Not every city needs to host a 1000. That’s not an insult. It’s just reality. Different markets excel at different scales. Some are perfect for intimate 500-level events. Others thrive as developmental stops. And a very select few Indian Wells, Rome, and sometimes Madrid—have built something that unmistakably feels massive.

Doha not there yet

Those tournaments didn’t become iconic because the tour told us they were. They did it because the crowds, the grounds, and the energy made it obvious. Doha, on this evidence, is not there yet. And that’s okay—if the tour is willing to be honest about what that means.
What isn’t okay is continuing to inflate categories without holding tournaments accountable to them. Tennis has spent decades trying to expand its footprint, attract new fans, and compete in an increasingly crowded sports-entertainment market. The fastest way to undermine that effort is to broadcast emptiness under the banner of prestige.
If the WTA wants its top tier to mean something, it needs to define what that something is.

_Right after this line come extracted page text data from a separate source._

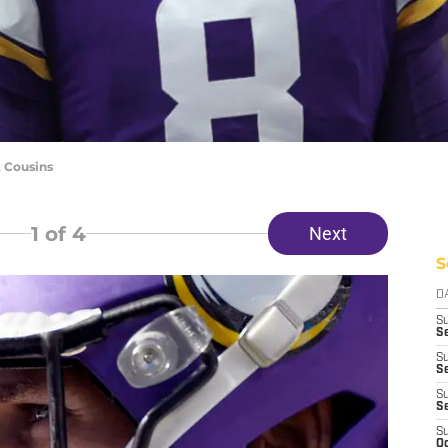
k Cousins
1
of 4
Next
S
D
S
Se
S
S
S
S
S
Oc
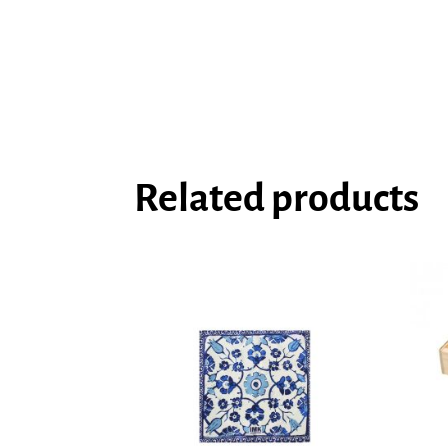
Related products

Attendance thresholds. Marketing commitments. Local outreach. Broadcast presentation standards.
Make the criteria public. Make promotion between tiers conditional. Make hosting a 1000 an achievement rather than an entitlement. Because when the world No. 6 and a former No. 1 walk onto court in prime time, the question should never be how many people bothered to show up. It should be how loud the building is going to get. Right now, too often, the silence is doing the talking.